落屑症候群と白内障手術

2012.10.29

先週は金曜日から臨床眼科学会に参加しました。
クリニックを休診にして、大変申し訳なかったですが、ここで仕入れた知識を用いて明日からの診療を頑張りたいと思います。

本日は白内障手術を9件行いました。
皆さん無事に手術を終えました。

手術は多くなってきましたが、1例1例丁寧に手術をこなしていきたいと思います。
特に、術後の屈折(近視や遠視)の度数合わせがとても良いので、このままの状態を維持できるよう頑張りたいと思います。

落屑症候群と白内障手術

 

今回は落屑症候群が白内障手術に与える影響について話します。先日落屑緑内障(PE glaucoma)についてお話しました。目の中にフケのようなものができて、それが房水の出口に詰まって眼圧が上がり、緑内障になるというものです。

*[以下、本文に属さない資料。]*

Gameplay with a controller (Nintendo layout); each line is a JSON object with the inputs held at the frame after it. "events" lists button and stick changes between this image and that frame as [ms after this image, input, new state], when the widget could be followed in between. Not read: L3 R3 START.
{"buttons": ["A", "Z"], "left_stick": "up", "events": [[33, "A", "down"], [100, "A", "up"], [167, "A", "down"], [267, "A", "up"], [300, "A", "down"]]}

このフケのような物質はチン小体を弱くすることが知られています。下の写真で、瞳孔のふちに白くついているのが落屑物質です。

 無題

前回お話したとおり、チン小体は水晶体を固定している役割があります。これが弱いと、手術中にチン小体が切れることがあります。チン小体が切れると、水晶体ごと目の奥に落ちることもあり、手術が大分難しくなります。

 水晶体偏位

実際にチン小体が切れて、水晶体が落ちかけている写真です。このようになってしまうと、もう普通には手術できません。眼内レンズ縫着など、特殊な手技が必要になります。

落屑症候群の方は、緑内障に注意するだけでなく、白内障手術に対しても注意が必要です。